O que faz de Margin Call um filme perturbador é
a maneira concisa como Chandor cria esse emaranhado de personagens
de olhares vagos e melancólicos, espectros entorpecidos
pelo dinheiro. Essa maneira sutil como se conduz esse jogo de
olhares difusos que vão, aos poucos, nos revelando um fiapo
do que poderia ser a história de cada um, nos confronta
com a idéia de que esses homens que controlam o destino
do sistema, espécie de deuses do dinheiro, são,
sobretudo, demasiado humanos. Com exceção do personagem
de Jeremy Irons, tão sedutor e inabalável, todos
os outros parecem estar prestes a se quebrar. Daí ele tira
interpretações inspiradas de seus atores, principalmente
de Kevin Spacey e Demi Moore – posando linda e completamente
destroçada para a câmera amparada ao fundo pela cidade
de Nova York, distante, fria e complacente.
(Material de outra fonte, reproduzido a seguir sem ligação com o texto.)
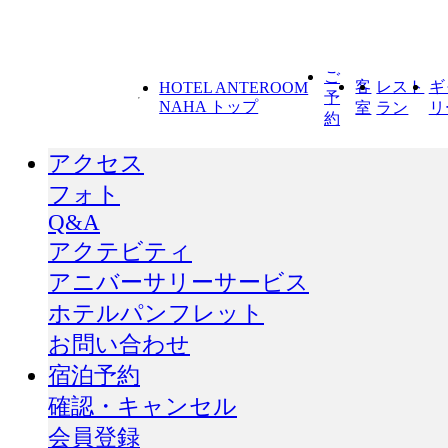
ご
客
レスト
ギ
HOTEL ANTEROOM
予
NAHA トップ
室
ラン
リ
約
アクセス
フォト
Q&A
アクテビティ
アニバーサリーサービス
ホテルパンフレット
お問い合わせ
宿泊予約
確認・キャンセル
会員登録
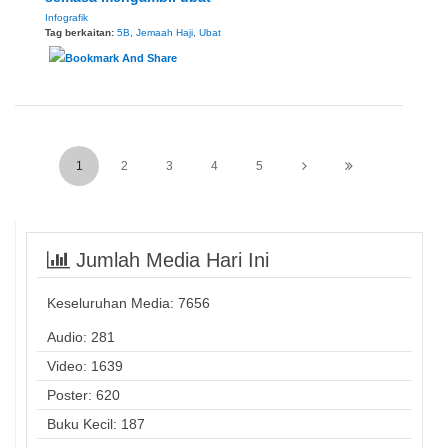
Infografik
Tag berkaitan:
5B
,
Jemaah Haji
,
Ubat
1
2
3
4
5
Jumlah Media Hari Ini
Keseluruhan Media:
7656
Audio: 281
Video: 1639
Poster: 620
Buku Kecil: 187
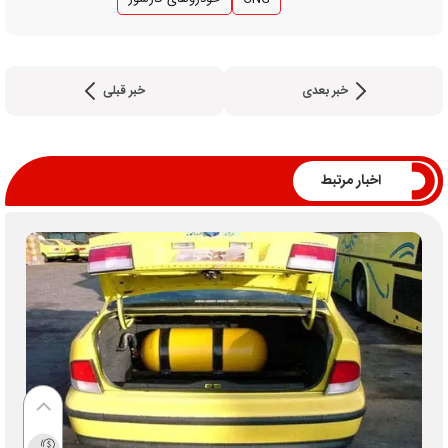
خبر بعدی
خبر قبلی
اخبار مرتبط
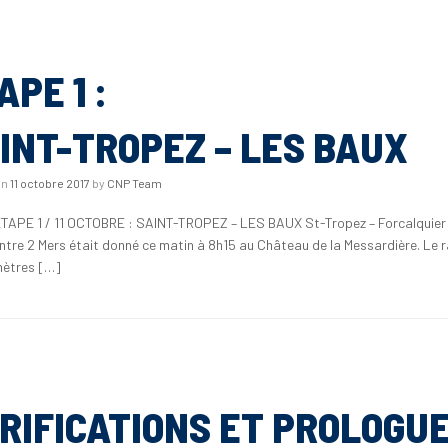
APE 1 :
INT-TROPEZ – LES BAUX
on
11 octobre 2017
by
CNP Team
ETAPE 1 / 11 OCTOBRE : SAINT-TROPEZ – LES BAUX St-Tropez – Forcalquier
Entre 2 Mers était donné ce matin à 8h15 au Château de la Messardière. Le ra
mètres […]
RIFICATIONS ET PROLOGUE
A segunda dimensão se constrói como um cassino onde
se ganha e se perde com a mesma facilidade, onde a ilusão
do dinheiro assume contornos megalomaníacos. É uma
reflexão que se fortalece de um conceito do sociólogo
e ensaísta alemão Robert Kurz sobre o “capitalismo
de cassino”, que parece dar todo o tom do filme, definido
basicamente pela idéia da especulação financeira,
de empresas com um punhado de funcionários que capitalizam
uma riqueza fabulosa em operações dúbias
provocando um colapso no sistema produtor de mercadorias e gerando
um crescimento ilusório, sustentado unicamente pela contínua
ascensão do curso das ações tanto no centro
especulativo dos Estados Unidos quanto no Sudeste Asiático,
na Europa e na América Latina. Não é sobre
outra coisa então a cena em que os personagens de Zachary
Quinto e Penn Badgley questionam o personagem vivido por Paul
Bettany sobre ele ter ganhado três milhões de dólares
no último ano, e como ele gastou todo esse dinheiro nesse
ano. O dinheiro é uma ilusão
J.C. Chandor aproveita a noite para criar
tomadas noturnas impressionistas, num apuro visual que em certos
momentos lembra o trabalho de Michael Mann de Colateral
e Miami Vice. Esse breu apocalíptico filmado por
Chandor cria todo um clima de instabilidade e mal estar que sublinha
ainda mais o horror registrado pelo filme através de uma
construção visual que amplifica o teor alegórico
do filme. O prédio envidraçado, impressão de
uma gigantesca bolha inflada, retoma a idéia de Robert Kurz
sobre a derrocada final do capitalismo. “O capitalismo é
uma bolha prestes a estourar”. Numa outra aproximação
com o pensamento de Kurz, Chandor dá a devida atenção
aos aparelhos tecnológicos como telefones celulares, lap-tops,
computadores, pen-drives. É a revolução tecnológica
e eletrônica que definirá o fim do capitalismo. Chandor
quer, assim, fazer com Margin Call um estudo sociológico,
metáfora corrosiva sobre o que Kurz chama de “colapso
da modernização”. O resultado é um filme
de horror sobre o horror, onde os zumbis caminham lentos, invisíveis
em nossa direção rumo ao apocalipse.